Note: This review has been updated as of 9/24 to reflect my testing and experience with the newly released Komodo 8.
Houdini 4, written by Robert Houdart. Standard (up to six cpu cores, $79.95 list) and Pro (up to 32 cpu cores, $99.95 list) versions with Fritz GUIs available. Also available directly from the Houdini website for approximately $52 (Standard) or $78 (Pro) as of 9/11/14.
Komodo 7a, written by Don Dailey, Larry Kaufman and Mark Lefler. Available directly from the Komodo website for $39.95.
Stockfish 5, written by the Stockfish Collective. Open-source and available at the Stockfish website.
Increasingly I’m convinced that a serious chess player must make use of chess technology to fully harness his or her abilities. This, as I have previously discussed, involves three elements: the GUI, the data, and the engine. ChessBase 12 is the gold standard for chess GUIs, and I will be reviewing a new book about proper use of that GUI in the near future. Here, however, I want to take up the thorny issue of choosing a chess engine. Which engine is ‘best’ for the practical player to use in his or her studies?
I put ‘best’ in scare-quotes because there are two ways to look at this question. (1) There is little question at this point that the best chess engines of the past five years can beat 99.9% of human players on modern hardware. So one way that engines are tested now is in a series of engine vs engine battles. While many people process private matches, there are three main public rating lists: IPON, CCRL and CEGT.
Here there is something of a consensus. Houdini, Stockfish and Komodo are the three top engines at the moment, with very little differentiating between them, and with the particular order of the engines varying due to time control and other criteria.
Update: The three lists mentioned above have tested Komodo 8.
- It is in first place on the IPON list, leading Stockfish 5 by 6 elo points and Houdini 4 by 17.
- Komodo 8 appears on two of the CCRL lists. In games played at a rate of 40 moves in 4 minutes (40/4), Stockfish 5 leads Komodo 8 by 7 elo points and Houdini 4 by 30 elo points. In games played at the slower rate of 40 moves in 40 minutes (40/40), Komodo 8 has a 22 elo point lead on Stockfish 5 and a 39 point lead on Houdini.
- Among the many CEGT lists, we find: (a) Stockfish 5 is first on the 40/4 list, followed by Komodo 8 and Houdini 4; (b) Houdini 4 leads the 5’+3″ list, followed by Stockfish 5 and Komodo 8; (c) Komodo 8 leads the 40/20 list followed by Stockfish 5 and Houdini 4; but (d) the 40/120 list has not yet been updated to include Komodo 8.

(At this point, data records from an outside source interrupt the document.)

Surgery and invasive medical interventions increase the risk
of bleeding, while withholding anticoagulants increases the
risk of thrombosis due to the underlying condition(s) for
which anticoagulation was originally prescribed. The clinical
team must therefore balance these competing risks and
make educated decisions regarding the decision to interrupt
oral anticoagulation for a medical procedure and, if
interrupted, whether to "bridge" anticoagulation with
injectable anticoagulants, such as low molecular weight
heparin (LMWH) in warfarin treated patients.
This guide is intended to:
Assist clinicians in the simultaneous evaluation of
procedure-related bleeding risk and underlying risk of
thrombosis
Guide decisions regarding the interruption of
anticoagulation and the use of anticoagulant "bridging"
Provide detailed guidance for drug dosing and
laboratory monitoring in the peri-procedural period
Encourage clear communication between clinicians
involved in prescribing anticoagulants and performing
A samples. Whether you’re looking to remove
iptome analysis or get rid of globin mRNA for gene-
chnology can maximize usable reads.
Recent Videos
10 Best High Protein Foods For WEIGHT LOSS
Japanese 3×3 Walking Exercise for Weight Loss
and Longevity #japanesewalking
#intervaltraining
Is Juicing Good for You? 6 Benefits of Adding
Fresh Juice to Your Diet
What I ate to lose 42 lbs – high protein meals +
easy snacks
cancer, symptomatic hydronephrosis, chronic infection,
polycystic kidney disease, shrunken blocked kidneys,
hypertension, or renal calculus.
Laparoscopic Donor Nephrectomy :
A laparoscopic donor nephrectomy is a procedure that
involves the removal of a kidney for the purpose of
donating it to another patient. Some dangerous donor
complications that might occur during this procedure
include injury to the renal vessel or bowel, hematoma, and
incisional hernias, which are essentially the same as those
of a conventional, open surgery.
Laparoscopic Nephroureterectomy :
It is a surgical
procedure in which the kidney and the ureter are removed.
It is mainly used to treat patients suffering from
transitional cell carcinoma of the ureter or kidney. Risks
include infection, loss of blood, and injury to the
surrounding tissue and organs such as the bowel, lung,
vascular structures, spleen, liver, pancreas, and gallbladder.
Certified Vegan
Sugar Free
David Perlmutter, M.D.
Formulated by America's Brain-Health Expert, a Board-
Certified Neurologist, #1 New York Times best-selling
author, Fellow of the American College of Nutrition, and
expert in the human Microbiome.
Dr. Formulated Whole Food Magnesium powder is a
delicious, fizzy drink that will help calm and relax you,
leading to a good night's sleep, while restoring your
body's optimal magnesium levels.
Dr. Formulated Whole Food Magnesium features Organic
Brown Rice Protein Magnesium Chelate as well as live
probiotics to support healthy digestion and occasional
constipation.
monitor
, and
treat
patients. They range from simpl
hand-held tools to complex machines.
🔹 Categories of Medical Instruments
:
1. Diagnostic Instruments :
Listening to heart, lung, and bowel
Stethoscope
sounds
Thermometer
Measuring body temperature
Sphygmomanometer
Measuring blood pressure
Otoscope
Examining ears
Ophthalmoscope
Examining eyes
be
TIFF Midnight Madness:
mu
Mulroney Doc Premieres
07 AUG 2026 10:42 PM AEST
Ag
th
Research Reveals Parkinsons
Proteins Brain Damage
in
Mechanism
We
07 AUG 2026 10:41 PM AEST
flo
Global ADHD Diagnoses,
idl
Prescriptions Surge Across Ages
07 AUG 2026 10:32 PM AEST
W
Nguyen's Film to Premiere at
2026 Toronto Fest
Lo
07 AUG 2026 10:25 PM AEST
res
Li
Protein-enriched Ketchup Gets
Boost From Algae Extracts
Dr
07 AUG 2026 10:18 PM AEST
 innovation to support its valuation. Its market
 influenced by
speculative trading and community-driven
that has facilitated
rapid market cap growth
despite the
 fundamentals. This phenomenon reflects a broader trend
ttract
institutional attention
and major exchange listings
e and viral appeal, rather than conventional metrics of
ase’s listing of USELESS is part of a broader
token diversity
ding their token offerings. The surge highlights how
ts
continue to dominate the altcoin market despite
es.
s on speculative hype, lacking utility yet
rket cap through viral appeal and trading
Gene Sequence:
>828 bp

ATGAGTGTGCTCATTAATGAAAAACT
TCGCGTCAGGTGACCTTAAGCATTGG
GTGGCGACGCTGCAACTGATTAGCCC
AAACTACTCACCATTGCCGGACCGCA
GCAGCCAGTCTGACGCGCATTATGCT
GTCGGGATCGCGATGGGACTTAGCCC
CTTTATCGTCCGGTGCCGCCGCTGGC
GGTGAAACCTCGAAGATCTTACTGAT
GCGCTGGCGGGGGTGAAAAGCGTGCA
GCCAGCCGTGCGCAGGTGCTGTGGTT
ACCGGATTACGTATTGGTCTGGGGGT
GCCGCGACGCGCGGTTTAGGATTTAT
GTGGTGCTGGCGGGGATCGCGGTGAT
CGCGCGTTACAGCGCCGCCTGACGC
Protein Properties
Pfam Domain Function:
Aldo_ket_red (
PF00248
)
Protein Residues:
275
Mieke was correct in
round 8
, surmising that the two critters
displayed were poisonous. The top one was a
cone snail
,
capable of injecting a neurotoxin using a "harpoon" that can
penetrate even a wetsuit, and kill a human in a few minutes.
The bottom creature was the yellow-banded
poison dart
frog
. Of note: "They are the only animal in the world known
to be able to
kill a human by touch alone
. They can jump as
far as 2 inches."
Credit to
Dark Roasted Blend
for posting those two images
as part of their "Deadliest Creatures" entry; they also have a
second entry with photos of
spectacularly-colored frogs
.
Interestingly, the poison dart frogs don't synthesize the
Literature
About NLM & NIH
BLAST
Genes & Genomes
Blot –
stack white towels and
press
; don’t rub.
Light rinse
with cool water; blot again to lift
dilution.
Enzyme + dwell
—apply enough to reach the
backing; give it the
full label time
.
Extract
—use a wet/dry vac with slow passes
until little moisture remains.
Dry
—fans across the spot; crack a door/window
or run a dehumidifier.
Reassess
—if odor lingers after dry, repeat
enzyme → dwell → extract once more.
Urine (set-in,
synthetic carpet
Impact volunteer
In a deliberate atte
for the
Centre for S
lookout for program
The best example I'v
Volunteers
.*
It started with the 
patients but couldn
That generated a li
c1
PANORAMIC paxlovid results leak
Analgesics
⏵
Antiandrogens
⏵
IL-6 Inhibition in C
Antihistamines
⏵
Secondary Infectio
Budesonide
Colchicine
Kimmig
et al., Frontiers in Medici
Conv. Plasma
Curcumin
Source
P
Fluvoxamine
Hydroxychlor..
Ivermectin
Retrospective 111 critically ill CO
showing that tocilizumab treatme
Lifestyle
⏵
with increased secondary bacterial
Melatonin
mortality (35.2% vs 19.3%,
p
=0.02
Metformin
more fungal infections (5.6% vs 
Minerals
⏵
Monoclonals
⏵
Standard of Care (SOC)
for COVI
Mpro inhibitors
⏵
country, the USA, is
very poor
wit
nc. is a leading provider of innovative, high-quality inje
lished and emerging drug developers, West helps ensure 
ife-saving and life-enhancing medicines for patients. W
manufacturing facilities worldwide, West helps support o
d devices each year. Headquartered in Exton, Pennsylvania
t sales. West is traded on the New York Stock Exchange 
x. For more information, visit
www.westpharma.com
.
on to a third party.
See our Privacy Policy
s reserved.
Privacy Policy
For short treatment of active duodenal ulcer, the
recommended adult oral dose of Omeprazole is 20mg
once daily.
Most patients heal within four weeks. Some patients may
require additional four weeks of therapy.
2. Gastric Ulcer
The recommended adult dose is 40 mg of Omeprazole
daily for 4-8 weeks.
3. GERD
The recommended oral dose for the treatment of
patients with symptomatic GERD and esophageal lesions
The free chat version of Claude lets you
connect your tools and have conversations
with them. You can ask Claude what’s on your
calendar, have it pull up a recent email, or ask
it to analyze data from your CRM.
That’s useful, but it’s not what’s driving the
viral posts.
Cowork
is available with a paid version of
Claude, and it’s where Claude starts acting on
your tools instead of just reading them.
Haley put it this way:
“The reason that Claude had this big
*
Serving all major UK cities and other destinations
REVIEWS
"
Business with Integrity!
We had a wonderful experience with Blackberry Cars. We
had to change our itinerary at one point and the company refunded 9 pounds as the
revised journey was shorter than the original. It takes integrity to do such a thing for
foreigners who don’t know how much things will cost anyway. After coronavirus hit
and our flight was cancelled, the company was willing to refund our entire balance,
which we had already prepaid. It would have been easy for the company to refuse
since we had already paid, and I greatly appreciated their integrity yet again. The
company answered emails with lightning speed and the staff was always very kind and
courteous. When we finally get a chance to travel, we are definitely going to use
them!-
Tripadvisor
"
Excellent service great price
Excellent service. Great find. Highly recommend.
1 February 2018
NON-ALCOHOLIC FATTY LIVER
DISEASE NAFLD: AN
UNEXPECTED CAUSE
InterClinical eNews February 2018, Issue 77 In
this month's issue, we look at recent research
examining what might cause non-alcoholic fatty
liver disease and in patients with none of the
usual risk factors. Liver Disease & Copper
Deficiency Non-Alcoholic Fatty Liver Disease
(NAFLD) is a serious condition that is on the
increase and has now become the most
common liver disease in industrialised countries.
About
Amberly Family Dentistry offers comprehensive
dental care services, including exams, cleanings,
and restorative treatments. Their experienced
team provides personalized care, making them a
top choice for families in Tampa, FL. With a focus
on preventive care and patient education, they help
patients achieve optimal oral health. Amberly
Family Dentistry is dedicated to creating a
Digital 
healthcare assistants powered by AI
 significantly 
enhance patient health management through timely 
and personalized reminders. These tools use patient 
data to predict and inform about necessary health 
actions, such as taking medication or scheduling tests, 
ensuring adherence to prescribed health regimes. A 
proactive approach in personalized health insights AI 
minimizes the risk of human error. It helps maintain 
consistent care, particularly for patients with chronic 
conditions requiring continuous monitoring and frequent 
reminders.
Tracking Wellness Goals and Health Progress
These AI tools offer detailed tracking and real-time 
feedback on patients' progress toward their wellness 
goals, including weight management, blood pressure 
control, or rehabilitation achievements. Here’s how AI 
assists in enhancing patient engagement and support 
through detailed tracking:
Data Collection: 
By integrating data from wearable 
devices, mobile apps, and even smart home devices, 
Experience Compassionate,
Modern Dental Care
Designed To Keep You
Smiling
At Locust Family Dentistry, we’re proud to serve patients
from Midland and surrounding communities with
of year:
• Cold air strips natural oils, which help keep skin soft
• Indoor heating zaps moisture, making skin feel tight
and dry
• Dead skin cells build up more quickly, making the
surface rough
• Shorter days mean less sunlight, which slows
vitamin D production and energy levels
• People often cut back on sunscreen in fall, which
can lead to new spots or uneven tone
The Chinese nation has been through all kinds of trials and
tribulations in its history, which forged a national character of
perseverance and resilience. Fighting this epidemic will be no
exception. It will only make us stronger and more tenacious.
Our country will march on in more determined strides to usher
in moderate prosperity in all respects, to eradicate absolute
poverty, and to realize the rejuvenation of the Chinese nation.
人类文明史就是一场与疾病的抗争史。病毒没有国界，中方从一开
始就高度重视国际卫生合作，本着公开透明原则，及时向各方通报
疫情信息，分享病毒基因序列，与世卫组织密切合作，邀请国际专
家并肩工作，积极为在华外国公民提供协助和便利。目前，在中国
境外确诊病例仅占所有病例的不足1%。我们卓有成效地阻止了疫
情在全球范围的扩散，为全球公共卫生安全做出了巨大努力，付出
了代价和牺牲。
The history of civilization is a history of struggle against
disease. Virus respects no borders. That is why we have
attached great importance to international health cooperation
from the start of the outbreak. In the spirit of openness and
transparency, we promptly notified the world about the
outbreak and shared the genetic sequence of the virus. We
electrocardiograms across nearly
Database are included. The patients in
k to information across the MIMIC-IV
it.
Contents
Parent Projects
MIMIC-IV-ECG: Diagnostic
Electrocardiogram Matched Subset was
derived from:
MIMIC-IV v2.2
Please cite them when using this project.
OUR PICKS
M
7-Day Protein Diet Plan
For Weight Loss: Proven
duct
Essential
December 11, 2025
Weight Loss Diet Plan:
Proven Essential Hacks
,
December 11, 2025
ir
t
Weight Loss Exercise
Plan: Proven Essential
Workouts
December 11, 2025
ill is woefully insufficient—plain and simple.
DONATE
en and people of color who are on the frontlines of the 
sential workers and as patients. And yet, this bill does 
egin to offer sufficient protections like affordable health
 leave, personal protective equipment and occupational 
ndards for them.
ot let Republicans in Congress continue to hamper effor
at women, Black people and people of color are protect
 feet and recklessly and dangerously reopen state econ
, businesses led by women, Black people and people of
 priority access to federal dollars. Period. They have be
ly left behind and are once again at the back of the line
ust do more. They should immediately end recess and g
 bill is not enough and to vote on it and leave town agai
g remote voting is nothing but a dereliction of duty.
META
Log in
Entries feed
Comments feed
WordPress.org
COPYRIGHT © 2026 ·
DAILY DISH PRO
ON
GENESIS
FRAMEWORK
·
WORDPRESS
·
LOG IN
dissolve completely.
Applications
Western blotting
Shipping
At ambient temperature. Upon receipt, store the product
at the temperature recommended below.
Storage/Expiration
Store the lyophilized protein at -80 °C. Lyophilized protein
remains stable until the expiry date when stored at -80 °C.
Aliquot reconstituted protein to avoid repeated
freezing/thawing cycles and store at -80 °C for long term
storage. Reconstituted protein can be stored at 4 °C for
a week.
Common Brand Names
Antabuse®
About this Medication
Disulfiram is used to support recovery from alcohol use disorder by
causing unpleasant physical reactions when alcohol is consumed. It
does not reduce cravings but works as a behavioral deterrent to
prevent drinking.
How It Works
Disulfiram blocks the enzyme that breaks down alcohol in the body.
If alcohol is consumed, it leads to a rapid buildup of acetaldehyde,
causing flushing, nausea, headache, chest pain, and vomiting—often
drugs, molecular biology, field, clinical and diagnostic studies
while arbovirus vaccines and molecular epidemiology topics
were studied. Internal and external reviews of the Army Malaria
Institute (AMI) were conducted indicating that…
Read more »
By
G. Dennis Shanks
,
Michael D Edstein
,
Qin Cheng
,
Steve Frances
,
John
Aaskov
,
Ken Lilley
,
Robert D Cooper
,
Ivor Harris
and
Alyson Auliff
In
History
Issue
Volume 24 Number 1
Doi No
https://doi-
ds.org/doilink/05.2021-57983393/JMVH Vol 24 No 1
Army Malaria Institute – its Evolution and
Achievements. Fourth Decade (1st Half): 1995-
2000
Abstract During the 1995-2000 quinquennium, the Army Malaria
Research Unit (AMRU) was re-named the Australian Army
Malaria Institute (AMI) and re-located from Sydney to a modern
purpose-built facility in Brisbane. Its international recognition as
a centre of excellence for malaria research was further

- Note: Larry Kaufman compiles the results from these lists and one other in a thread at Talkchess. He argues (a) that Komodo does better at longer time controls, and that (b) Komodo 8 is roughly equal in strength to the Stockfish development releases, which are slightly stronger than the officially-released Stockfish 5. </update>
From my perspective, however, (2) analytical strength is more important. If all the engines are strong enough to beat me, I think that the quality of their analysis – the ‘humanness’, for lack of a better word – is critical. It used to be the case that humans could trick engines with locked pawn chains, for example, or that engines would fail to understand long-term compensation for exchange sacrifices. Such failings have largely been overcome as the engines and hardware have improved; nevertheless, there remain certain openings and types of positions that are more problematic for our metal friends. Michael Ayton offers one such position in the ChessPub forums; if you want have a laugh, check out the best lines of play on offer by the engines reviewed here:
FEN: r1b2rk1/pp1nqpbp/3p1np1/2pPp3/2P1P3/2N1BN2/PP2BPPP/R2Q1RK1 w – c6 0 10
Among the multiple engines available, there are three that stand above the fray. These are Houdini by Robert Houdart, Komodo by the late Don Dailey, Larry Kaufman and Mark Lefler, and Stockfish. Houdini and Komodo are commercial engines, while Stockfish is open-source and maintained by dozens of contributors.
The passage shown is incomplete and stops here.